In the present analysis, 3492 surface swabs with a bacterial contamination rate of 8.42% (n = 294) were obtained from 5 OTs and LR, which is very low compared to previous studies in which the positivity rate varied from 23.4% Yadav et al.14 to 45.8% Meenakshi et al.11 In this study, Bacillus spp. 212 (72.11%) an environmental contaminant was the predominant organism. This is in accordance with other studies Desai et al.2 (64%), Javed et al.8 (77%), Najotra et al.12 (87.6%), Kiranmai et al.13 (75%). 11(3.74%) isolates of Staphylococcus aureus were isolated during the 3 year period of surveillance in the present study, which is very low, still a potential pathogen and an important cause of skin and soft tissue infections. This is in accordance with the study of Najotra et al.12 (2.9%). 6 (2.04%) of Pseudomonas spp. were isolated which is in accordance with the study of Yadav et al.14 (1.56%). In our study, the bacterial CFU counts of air from all OTs and LR ranged from 78 CFU/m3 (Ophthalmology OT) to 677 CFU/m3 (General surgery OT). Ophthalmology OT (78 CFU/m3) was having the least bacterial counts which is in accordance with studies Najotra et al.12 (27%), Anjali et al.4 (114%), Yadav et al.14 (17%), Kiranmai et al.13 (16%). Aspergillus flavus was isolated from Gynaecology and Obstetrics OT and Aspergillus niger from General surgery OT. Aspergillus spp. is known to cause opportunistic infections especially in immunocompromised patients. Microbiological surveillance study of Javed et al.14 at Lahore, India have reported a significantly higher bacterial air count in the range of 6500-15730 CFU/m3 and Deepa et al.16 in their study from Karnataka, India have reported bacterial count of 628-1571 CFU/m3. This is in contradiction to our study.
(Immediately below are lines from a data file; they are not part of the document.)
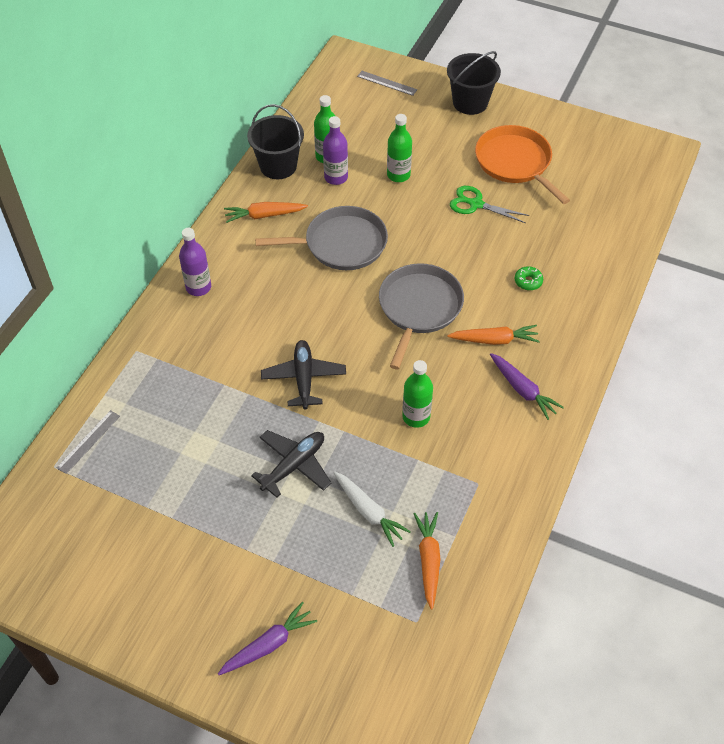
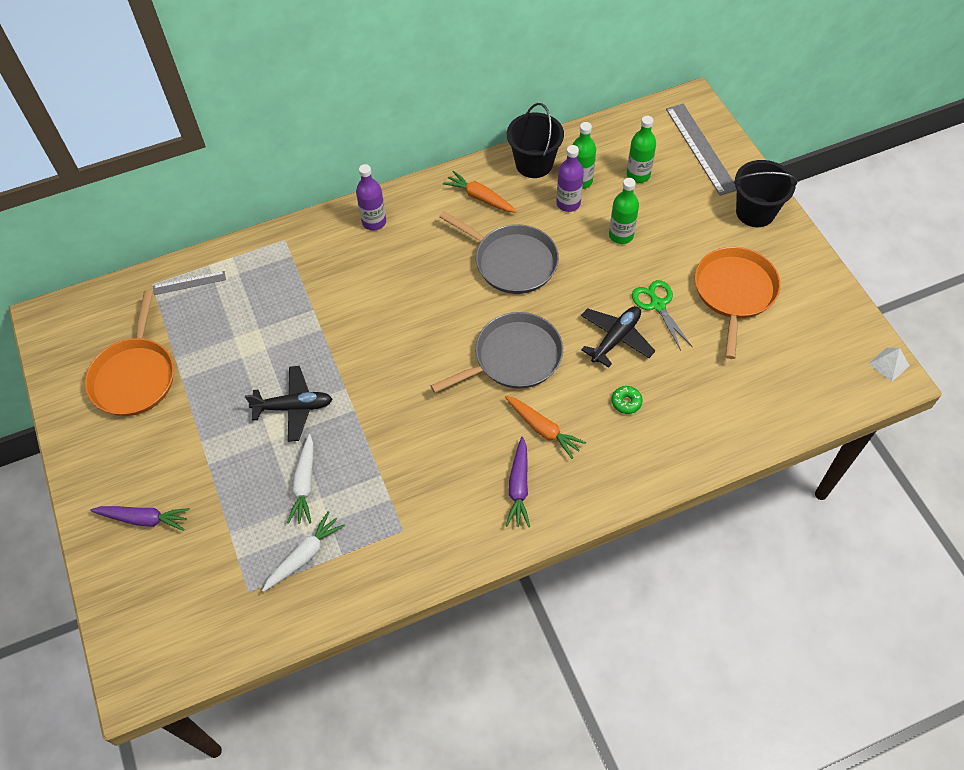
camera: 45 degrees right, 5 degrees up
black plane [261,340,346,410] -> black plane moved to [581,306,655,368]
grey ruler [357,71,417,96] -> grey ruler [666,104,737,196], size x1.84
green bottle [402,360,433,428] -> green bottle moved to [627,116,656,183]
orange carrot [413,512,441,610] -> white carrot [262,511,345,592]
none -> orange pan [85,291,174,416]
none -> white pyramid [869,348,910,382]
Microbiological quality of air may be considered as mirror of the hygienic condition of the operation theatres.12 Frequent opening of doors, crowding of the operating room increases the risk of accidental contamination of sterile areas and instruments17. Bacillus spp. and CoNS was isolated from all OTs. Coagulase-Negative Staphylococci (CoNS) was isolated from LR. Bacillus spp. being a contaminant and CoNS being a skin commensal, shedding of CoNS from skin of health care workers and patients might poses an increased chance of contamination. Lack of education and negligence of patient also contributes to cross infection16. Regular surveillance of OTs and LR with infection control measures helps in controlling nosocomial infections13.
Regular microbiological surveillance of OT is essential to detect and control contamination. Implementing stringent and frequent disinfection procedures, installing high efficiency filtration systems, training of health care workers on best hygiene practices, restrictions of entry into sterile areas could help in minimizing the nosocomial infections.
ACKNOWLEDGMENTS
None.
CONFLICT OF INTEREST
The authors declared that there is no conflict of interest.
AUTHORS’ CONTRIBUTION
RVL performed the research work, drafted the manuscript, compiled information from the literature, and designed the tables. AR gathered information from the literature. SV and PVL managed the statistics and manuscript corrections.
FUNDING
None.
ETHICS STATEMENT
Not applicable.
AVAILABILITY OF DATA
All datasets generated or analyzed during this study are included in the manuscript.